──────── DATA SUPPLIED
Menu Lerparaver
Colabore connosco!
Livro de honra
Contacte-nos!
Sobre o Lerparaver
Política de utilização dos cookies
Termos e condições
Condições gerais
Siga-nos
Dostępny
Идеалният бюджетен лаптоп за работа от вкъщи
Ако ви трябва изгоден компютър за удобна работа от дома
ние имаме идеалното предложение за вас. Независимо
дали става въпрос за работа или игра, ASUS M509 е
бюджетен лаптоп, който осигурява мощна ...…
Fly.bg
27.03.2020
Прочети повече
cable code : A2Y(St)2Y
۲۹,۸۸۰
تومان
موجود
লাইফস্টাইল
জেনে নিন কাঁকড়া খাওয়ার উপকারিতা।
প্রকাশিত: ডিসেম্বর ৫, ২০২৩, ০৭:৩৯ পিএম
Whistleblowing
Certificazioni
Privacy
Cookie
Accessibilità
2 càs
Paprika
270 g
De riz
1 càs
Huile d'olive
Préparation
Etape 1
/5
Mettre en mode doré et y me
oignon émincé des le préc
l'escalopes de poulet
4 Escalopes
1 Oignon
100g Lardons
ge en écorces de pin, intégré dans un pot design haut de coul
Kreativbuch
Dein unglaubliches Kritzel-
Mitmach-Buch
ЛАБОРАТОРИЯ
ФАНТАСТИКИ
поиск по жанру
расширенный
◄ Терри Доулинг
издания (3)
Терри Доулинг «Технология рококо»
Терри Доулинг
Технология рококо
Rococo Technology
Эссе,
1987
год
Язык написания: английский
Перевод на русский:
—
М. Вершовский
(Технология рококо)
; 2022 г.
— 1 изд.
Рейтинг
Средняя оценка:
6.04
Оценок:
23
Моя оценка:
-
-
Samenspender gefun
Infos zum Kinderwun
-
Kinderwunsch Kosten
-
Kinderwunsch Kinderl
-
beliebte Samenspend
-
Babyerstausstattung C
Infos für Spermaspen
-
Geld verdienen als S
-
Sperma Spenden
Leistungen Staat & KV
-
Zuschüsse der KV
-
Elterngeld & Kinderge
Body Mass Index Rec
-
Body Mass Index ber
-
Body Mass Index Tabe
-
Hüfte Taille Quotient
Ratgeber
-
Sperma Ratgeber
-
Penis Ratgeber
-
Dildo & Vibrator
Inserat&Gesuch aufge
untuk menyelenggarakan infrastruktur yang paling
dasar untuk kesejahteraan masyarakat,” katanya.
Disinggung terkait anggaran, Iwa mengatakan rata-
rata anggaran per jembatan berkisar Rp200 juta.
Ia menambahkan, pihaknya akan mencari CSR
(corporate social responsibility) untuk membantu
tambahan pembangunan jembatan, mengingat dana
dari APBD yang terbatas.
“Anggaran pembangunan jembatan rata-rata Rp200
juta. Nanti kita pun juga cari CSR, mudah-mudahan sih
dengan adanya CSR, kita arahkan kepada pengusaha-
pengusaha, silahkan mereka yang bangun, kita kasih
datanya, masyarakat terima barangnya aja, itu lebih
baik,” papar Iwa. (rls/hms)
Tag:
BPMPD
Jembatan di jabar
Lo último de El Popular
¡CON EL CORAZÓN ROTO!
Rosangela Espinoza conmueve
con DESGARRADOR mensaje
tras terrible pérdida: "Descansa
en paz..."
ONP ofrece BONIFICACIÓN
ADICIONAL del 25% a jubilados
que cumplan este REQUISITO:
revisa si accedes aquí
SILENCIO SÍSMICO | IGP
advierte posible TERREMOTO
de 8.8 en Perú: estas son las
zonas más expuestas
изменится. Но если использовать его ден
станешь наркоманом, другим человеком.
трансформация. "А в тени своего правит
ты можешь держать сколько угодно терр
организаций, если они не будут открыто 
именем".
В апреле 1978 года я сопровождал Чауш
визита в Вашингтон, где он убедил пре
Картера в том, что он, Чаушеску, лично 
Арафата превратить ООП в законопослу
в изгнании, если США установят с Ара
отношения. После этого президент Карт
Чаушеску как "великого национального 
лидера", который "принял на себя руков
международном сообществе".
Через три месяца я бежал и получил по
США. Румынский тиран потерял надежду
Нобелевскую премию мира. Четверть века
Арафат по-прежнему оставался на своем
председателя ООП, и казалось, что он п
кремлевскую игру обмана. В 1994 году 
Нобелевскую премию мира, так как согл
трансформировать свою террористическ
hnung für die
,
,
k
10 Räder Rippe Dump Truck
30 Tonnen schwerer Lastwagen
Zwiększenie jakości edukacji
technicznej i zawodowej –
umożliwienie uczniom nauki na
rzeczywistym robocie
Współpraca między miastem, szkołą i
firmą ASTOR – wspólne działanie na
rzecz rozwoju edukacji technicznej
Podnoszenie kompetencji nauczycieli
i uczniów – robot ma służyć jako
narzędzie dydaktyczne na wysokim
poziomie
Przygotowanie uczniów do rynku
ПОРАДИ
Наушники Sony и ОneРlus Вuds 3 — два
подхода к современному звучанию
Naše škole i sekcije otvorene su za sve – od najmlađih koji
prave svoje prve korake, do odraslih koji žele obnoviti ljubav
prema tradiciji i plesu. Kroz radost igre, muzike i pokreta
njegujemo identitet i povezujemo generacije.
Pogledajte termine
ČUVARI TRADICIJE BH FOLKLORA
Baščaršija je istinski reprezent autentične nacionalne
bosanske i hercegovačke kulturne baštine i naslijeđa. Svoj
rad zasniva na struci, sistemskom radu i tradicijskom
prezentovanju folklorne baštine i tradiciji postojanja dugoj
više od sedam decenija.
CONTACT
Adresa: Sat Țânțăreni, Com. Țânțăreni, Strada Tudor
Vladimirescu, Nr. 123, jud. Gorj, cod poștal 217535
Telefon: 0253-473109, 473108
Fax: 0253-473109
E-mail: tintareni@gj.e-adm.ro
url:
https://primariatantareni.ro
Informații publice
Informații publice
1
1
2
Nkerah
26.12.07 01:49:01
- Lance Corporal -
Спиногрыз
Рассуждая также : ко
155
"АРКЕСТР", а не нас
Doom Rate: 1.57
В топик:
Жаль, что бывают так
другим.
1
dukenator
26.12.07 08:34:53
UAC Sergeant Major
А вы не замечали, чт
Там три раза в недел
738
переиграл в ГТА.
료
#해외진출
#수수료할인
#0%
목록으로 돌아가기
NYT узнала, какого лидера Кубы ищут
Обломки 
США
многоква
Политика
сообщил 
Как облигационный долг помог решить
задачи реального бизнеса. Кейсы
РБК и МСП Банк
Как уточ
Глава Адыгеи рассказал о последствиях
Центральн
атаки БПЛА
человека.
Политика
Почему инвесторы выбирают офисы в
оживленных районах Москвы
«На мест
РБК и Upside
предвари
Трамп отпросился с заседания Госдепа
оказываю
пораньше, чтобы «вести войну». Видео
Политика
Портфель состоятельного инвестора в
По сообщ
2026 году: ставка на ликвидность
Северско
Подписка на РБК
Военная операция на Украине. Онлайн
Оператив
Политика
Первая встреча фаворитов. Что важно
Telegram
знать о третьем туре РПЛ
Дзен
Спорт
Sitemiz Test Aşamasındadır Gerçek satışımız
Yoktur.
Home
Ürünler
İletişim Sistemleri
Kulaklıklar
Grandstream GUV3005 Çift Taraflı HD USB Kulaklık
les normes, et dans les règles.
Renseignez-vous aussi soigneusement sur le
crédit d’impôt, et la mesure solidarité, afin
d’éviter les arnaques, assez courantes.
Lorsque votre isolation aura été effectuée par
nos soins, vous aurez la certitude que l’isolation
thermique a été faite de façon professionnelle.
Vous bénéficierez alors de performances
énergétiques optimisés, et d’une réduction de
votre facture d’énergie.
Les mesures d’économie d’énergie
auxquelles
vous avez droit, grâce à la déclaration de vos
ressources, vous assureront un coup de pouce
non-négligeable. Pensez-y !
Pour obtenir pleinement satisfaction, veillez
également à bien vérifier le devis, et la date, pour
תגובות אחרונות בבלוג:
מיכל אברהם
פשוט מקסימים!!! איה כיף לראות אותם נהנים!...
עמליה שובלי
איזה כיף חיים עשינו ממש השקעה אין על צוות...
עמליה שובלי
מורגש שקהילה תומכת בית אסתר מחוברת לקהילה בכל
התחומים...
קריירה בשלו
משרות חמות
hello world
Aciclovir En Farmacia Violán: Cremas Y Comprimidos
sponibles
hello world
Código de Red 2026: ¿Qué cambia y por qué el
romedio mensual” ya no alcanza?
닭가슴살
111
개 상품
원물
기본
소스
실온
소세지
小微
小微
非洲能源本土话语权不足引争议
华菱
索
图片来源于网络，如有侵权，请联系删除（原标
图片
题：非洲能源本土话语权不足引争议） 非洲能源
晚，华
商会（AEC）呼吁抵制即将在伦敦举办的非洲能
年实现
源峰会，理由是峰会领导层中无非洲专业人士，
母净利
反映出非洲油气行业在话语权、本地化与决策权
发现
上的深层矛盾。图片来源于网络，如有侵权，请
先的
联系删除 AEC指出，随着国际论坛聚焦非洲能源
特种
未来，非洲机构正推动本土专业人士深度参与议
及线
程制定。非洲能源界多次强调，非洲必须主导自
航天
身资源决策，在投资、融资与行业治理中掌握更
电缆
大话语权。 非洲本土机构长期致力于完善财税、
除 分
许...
────────────────
BRIEF: Each line above from the one with "Прочети повече" up to and including the one with "Infos zum Kinderwun" must be set down exactly, and no line outside that span may appear.

TASK RESULT:
Прочети повече
cable code : A2Y(St)2Y
۲۹,۸۸۰
تومان
موجود
লাইফস্টাইল
জেনে নিন কাঁকড়া খাওয়ার উপকারিতা।
প্রকাশিত: ডিসেম্বর ৫, ২০২৩, ০৭:৩৯ পিএম
Whistleblowing
Certificazioni
Privacy
Cookie
Accessibilità
2 càs
Paprika
270 g
De riz
1 càs
Huile d'olive
Préparation
Etape 1
/5
Mettre en mode doré et y me
oignon émincé des le préc
l'escalopes de poulet
4 Escalopes
1 Oignon
100g Lardons
ge en écorces de pin, intégré dans un pot design haut de coul
Kreativbuch
Dein unglaubliches Kritzel-
Mitmach-Buch
ЛАБОРАТОРИЯ
ФАНТАСТИКИ
поиск по жанру
расширенный
◄ Терри Доулинг
издания (3)
Терри Доулинг «Технология рококо»
Терри Доулинг
Технология рококо
Rococo Technology
Эссе,
1987
год
Язык написания: английский
Перевод на русский:
—
М. Вершовский
(Технология рококо)
; 2022 г.
— 1 изд.
Рейтинг
Средняя оценка:
6.04
Оценок:
23
Моя оценка:
-
-
Samenspender gefun
Infos zum Kinderwun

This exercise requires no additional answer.